But actual preservation work - the kind that doesn't generate revenue or train models - is getting crowded out by the same AI boom. We're not just talking about electricity or chip shortages. The entire storage market is being reshaped, and cultural preservation is collateral damage.
I've talked to people running digital archives and scientific data repositories. They're all seeing the same cost pressures. Storage that used to be a minor line item in their budgets is now a major expense. Some are reducing redundancy to cut costs, which makes their archives more vulnerable to data loss. Others are shutting down entirely.
This is part of a broader pattern where AI infrastructure deployment is creating shortages and price spikes in adjacent markets. We saw it first with GPUs, then power consumption, now storage. Each time, projects that can't justify AI-level spending get squeezed out.
The video game industry generates billions in revenue, but preservation isn't profitable. Commercial game companies rarely maintain their back catalogs - it's enthusiasts and archivists who do this work. When they can't afford the hardware, decades of gaming history becomes inaccessible.

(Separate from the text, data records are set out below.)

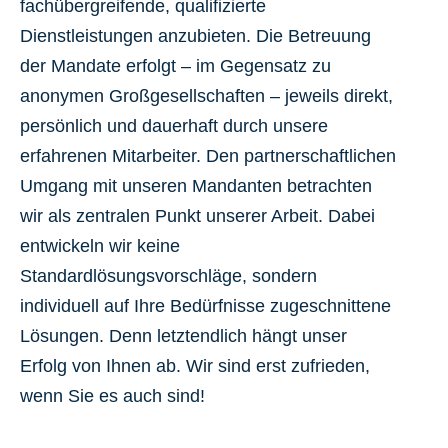
fachübergreifende, qualifizierte
Dienstleistungen anzubieten. Die Betreuung
der Mandate erfolgt – im Gegensatz zu
anonymen Großgesellschaften – jeweils direkt,
persönlich und dauerhaft durch unsere
erfahrenen Mitarbeiter. Den partnerschaftlichen
Umgang mit unseren Mandanten betrachten
wir als zentralen Punkt unserer Arbeit. Dabei
entwickeln wir keine
Standardlösungsvorschläge, sondern
individuell auf Ihre Bedürfnisse zugeschnittene
Lösungen. Denn letztendlich hängt unser
Erfolg von Ihnen ab. Wir sind erst zufrieden,
wenn Sie es auch sind!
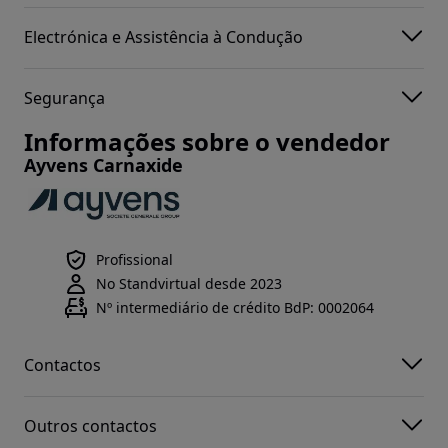
Electrónica e Assistência à Condução
Segurança
Informações sobre o vendedor
Ayvens Carnaxide
Profissional
No Standvirtual desde 2023
Nº intermediário de crédito BdP: 0002064
Contactos
Outros contactos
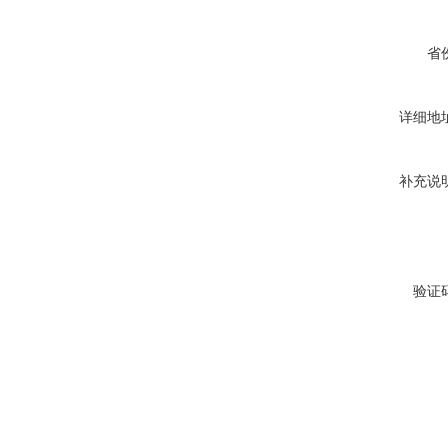
省
详细地
补充说
验证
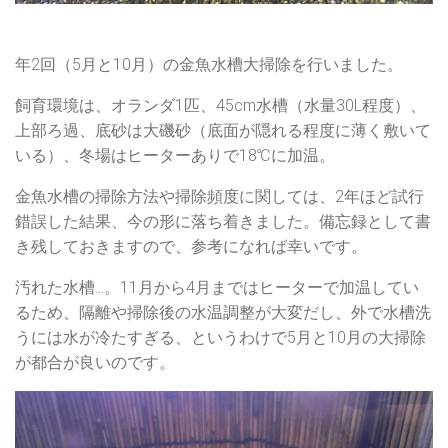
年2回（5月と10月）の金魚水槽大掃除を行いました。
飼育環境は、オランダ1匹、45cm水槽（水量30L程度）、
上部ろ過、底砂は大磯砂（底面が隠れる程度に薄く敷いて
いる）、冬場はヒーターありで18℃に加温。
金魚水槽の掃除方法や掃除頻度に関しては、2年ほど試行
錯誤した結果、今の形に落ち着きました。備忘録として書
き残しておきますので、参考になれば幸いです。
汚れた水槽…。11月から4月まではヒーターで加温してい
るため、隔離や掃除後の水温調整が大変だし、外で水槽洗
うには水が冷たすぎる、というわけで5月と10月の大掃除
が都合が良いのです。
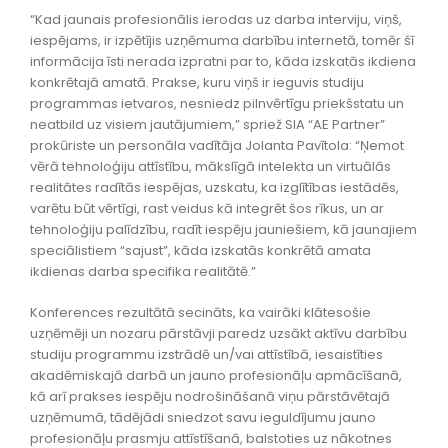
“Kad jaunais profesionālis ierodas uz darba interviju, viņš,
iespējams, ir izpētījis uzņēmuma darbību internetā, tomēr šī
informācija īsti nerada izpratni par to, kāda izskatās ikdiena
konkrētajā amatā. Prakse, kuru viņš ir ieguvis studiju
programmas ietvaros, nesniedz pilnvērtīgu priekšstatu un
neatbild uz visiem jautājumiem,” spriež SIA “AE Partner”
prokūriste un personāla vadītāja Jolanta Pavītola: “Ņemot
vērā tehnoloģiju attīstību, mākslīgā intelekta un virtuālās
realitātes radītās iespējas, uzskatu, ka izglītības iestādēs,
varētu būt vērtīgi, rast veidus kā integrēt šos rīkus, un ar
tehnoloģiju palīdzību, radīt iespēju jauniešiem, kā jaunajiem
speciālistiem “sajust”, kāda izskatās konkrētā amata
ikdienas darba specifika realitātē.”
Konferences rezultātā secināts, ka vairāki klātesošie
uzņēmēji un nozaru pārstāvji paredz uzsākt aktīvu darbību
studiju programmu izstrādē un/vai attīstībā, iesaistīties
akadēmiskajā darbā un jauno profesionāļu apmācīšanā,
kā arī prakses iespēju nodrošināšanā viņu pārstāvētajā
uzņēmumā, tādējādi sniedzot savu ieguldījumu jauno
profesionāļu prasmju attīstīšanā, balstoties uz nākotnes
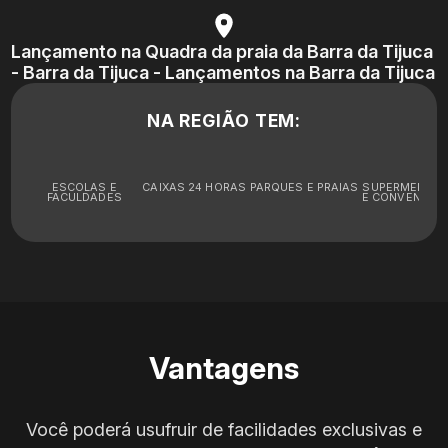
Lançamento na Quadra da praia da Barra da Tijuca
- Barra da Tijuca - Lançamentos na Barra da Tijuca
NA REGIÃO TEM:
ESCOLAS E
CAIXAS 24 HORAS
PARQUES E PRAIAS
SUPERMERCA
FACULDADES
E CONVENIÊNC
Vantagens
Você poderá usufruir de facilidades exclusivas e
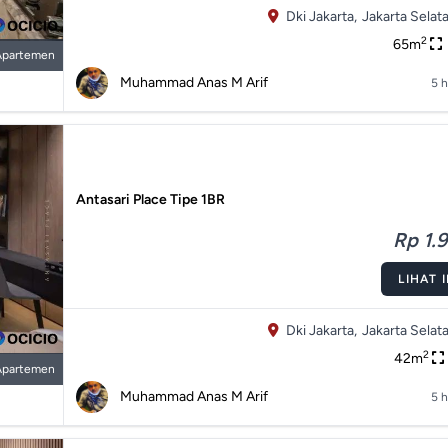
Dki Jakarta,
Jakarta Selata
2
65m
Apartemen
Muhammad Anas M Arif
5 h
Antasari Place Tipe 1BR
Rp 1.9
LIHAT 
Dki Jakarta,
Jakarta Selata
2
42m
Apartemen
Muhammad Anas M Arif
5 h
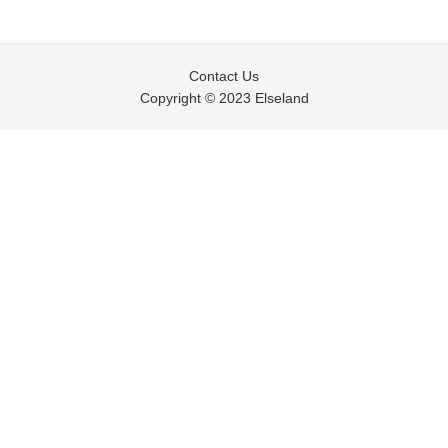
Contact Us
Copyright © 2023 Elseland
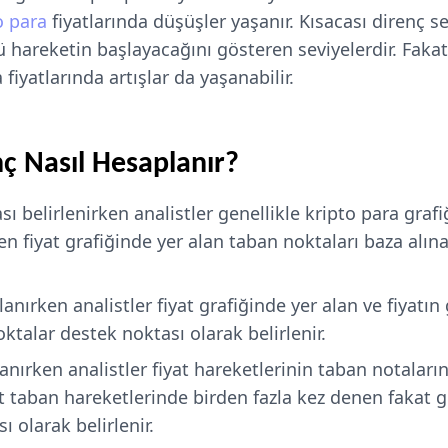
o para
fiyatlarında düşüşler yaşanır. Kısacası direnç s
ü hareketin başlayacağını gösteren seviyelerdir. Faka
 fiyatlarında artışlar da yaşanabilir.
ç Nasıl Hesaplanır?
ı belirlenirken analistler genellikle kripto para graf
en fiyat grafiğinde yer alan taban noktaları baza alın
anırken analistler fiyat grafiğinde yer alan ve fiyatı
oktalar destek noktası olarak belirlenir.
anırken analistler fiyat hareketlerinin taban notaların
 taban hareketlerinde birden fazla kez denen fakat g
ı olarak belirlenir.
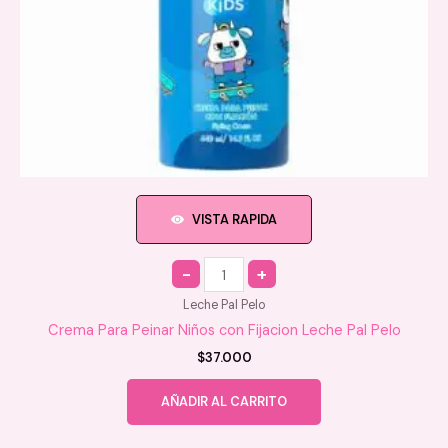
VISTA RAPIDA
Quantity
Leche Pal Pelo
Crema Para Peinar Niños con Fijacion Leche Pal Pelo
$
37.000
AÑADIR AL CARRITO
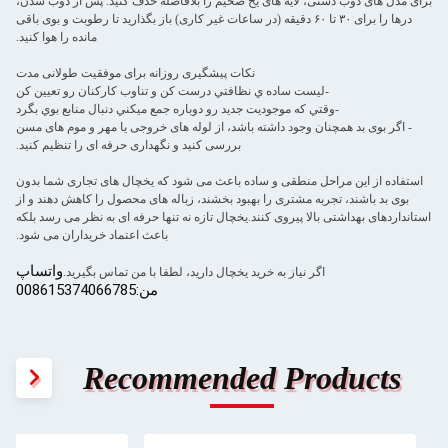
برای مدل های ذوب دستی، لایه های یخ ضخیم را بلافاصله حذف کنید. پس از ذوب شدن،
درها را برای ۳۰ تا ۶۰ دقیقه (در ساعات غیر کاری) باز بگذارید تا رطوبت و بوی باقی
مانده را هوا کنید.
نکات پیشگیری روزانه برای موفقیت طولانی مدت
-ليست ساده ي نظافتي درست کن و تناوب کارکنان رو تعيين کن
-وقتي که موجوديت جديد رو دوباره جمع ميکني دنبال منابع بوي بگرد
- اگر بوی بد همچنان وجود داشته باشد، از لوله های خروجی یا مهر و موم های مسن
بررسی کنید و نگهداری حرفه ای را تنظیم کنید.
استفاده از این مراحل منطقی و ساده باعث می شود که یخچال های تجاری شما بدون
بوی بد باشند، تجربه مشتری را بهبود بخشند، زباله های محصول را کاهش دهند و از
استانداردهای بهداشتی بالا پیروی کنند.یخچال تازه نه تنها حرفه ای به نظر می رسد بلکه
باعث اعتماد خریداران می شود.
واتساپ
اگر نیاز به خرید یخچال دارید، لطفا با من تماس بگیرید.
من:008615374066785
Recommended Products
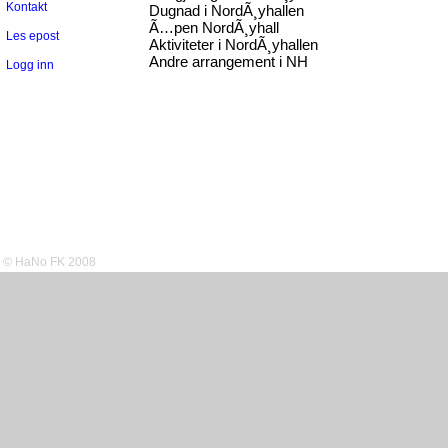
Kontakt
Dugnad i NordÃ¸yhallen
Ã…pen NordÃ¸yhall
Les epost
Aktiviteter i NordÃ¸yhallen
Andre arrangement i NH
Logg inn
© HaNo FK 2008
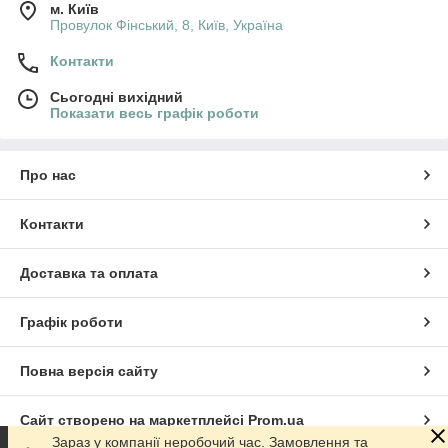
м. Київ
Провулок Фінський, 8, Київ, Україна
Контакти
Сьогодні вихідний
Показати весь графік роботи
Про нас
Контакти
Доставка та оплата
Графік роботи
Повна версія сайту
Сайт створено на маркетплейсі
Prom.ua
Зараз у компанії неробочий час. Замовлення та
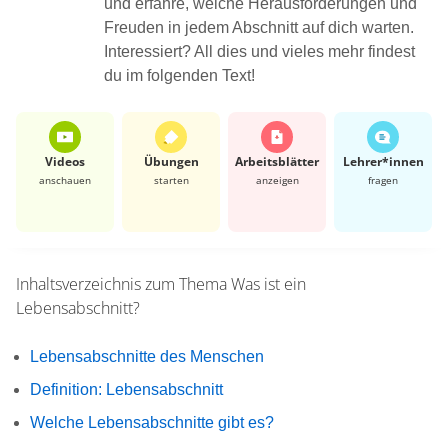
und erfahre, welche Herausforderungen und
Freuden in jedem Abschnitt auf dich warten.
Interessiert? All dies und vieles mehr findest
du im folgenden Text!
Videos
Übungen
Arbeits­blätter
Lehrer*​innen
anschauen
starten
anzeigen
fragen
Inhaltsverzeichnis zum Thema
Was ist ein
Lebensabschnitt?
Lebensabschnitte des Menschen
Definition: Lebensabschnitt
Welche Lebensabschnitte gibt es?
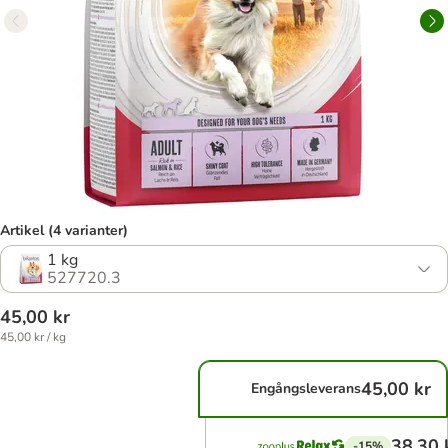
Artikel (4 varianter)
1 kg
527720.3
45,00 kr
45,00 kr / kg
45,00 kr
Engångsleverans
38,30 
-15%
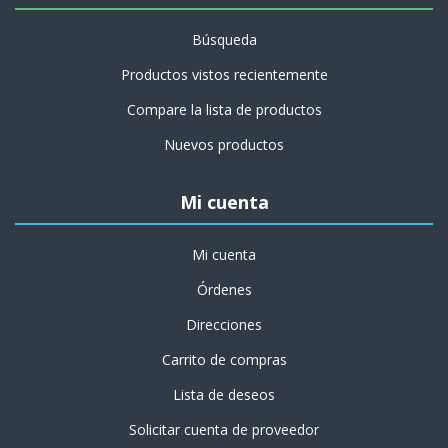
Búsqueda
Productos vistos recientemente
Compare la lista de productos
Nuevos productos
Mi cuenta
Mi cuenta
Órdenes
Direcciones
Carrito de compras
Lista de deseos
Solicitar cuenta de proveedor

Some will argue this is just how markets work. High demand drives up prices, and resources flow to their most valuable uses. But "valuable" is defined by willingness to pay, not cultural importance. AI training might be worth more to Microsoft than game preservation is to archivists, but that doesn't mean society benefits from losing the latter.
The technology behind large language models is genuinely impressive. Inference at scale requires massive storage infrastructure. But we're making tradeoffs, even if we're not explicitly choosing to make them.
Myrient's closure is a canary in the coal mine. If storage costs keep rising, other preservation projects will follow. We'll have increasingly powerful AI systems trained on cultural data from the past, while simultaneously losing the ability to preserve that culture for the future.
That's not a tradeoff we consciously decided to make. It's just what happens when one technology boom distorts an entire market. The question is whether we're okay with that.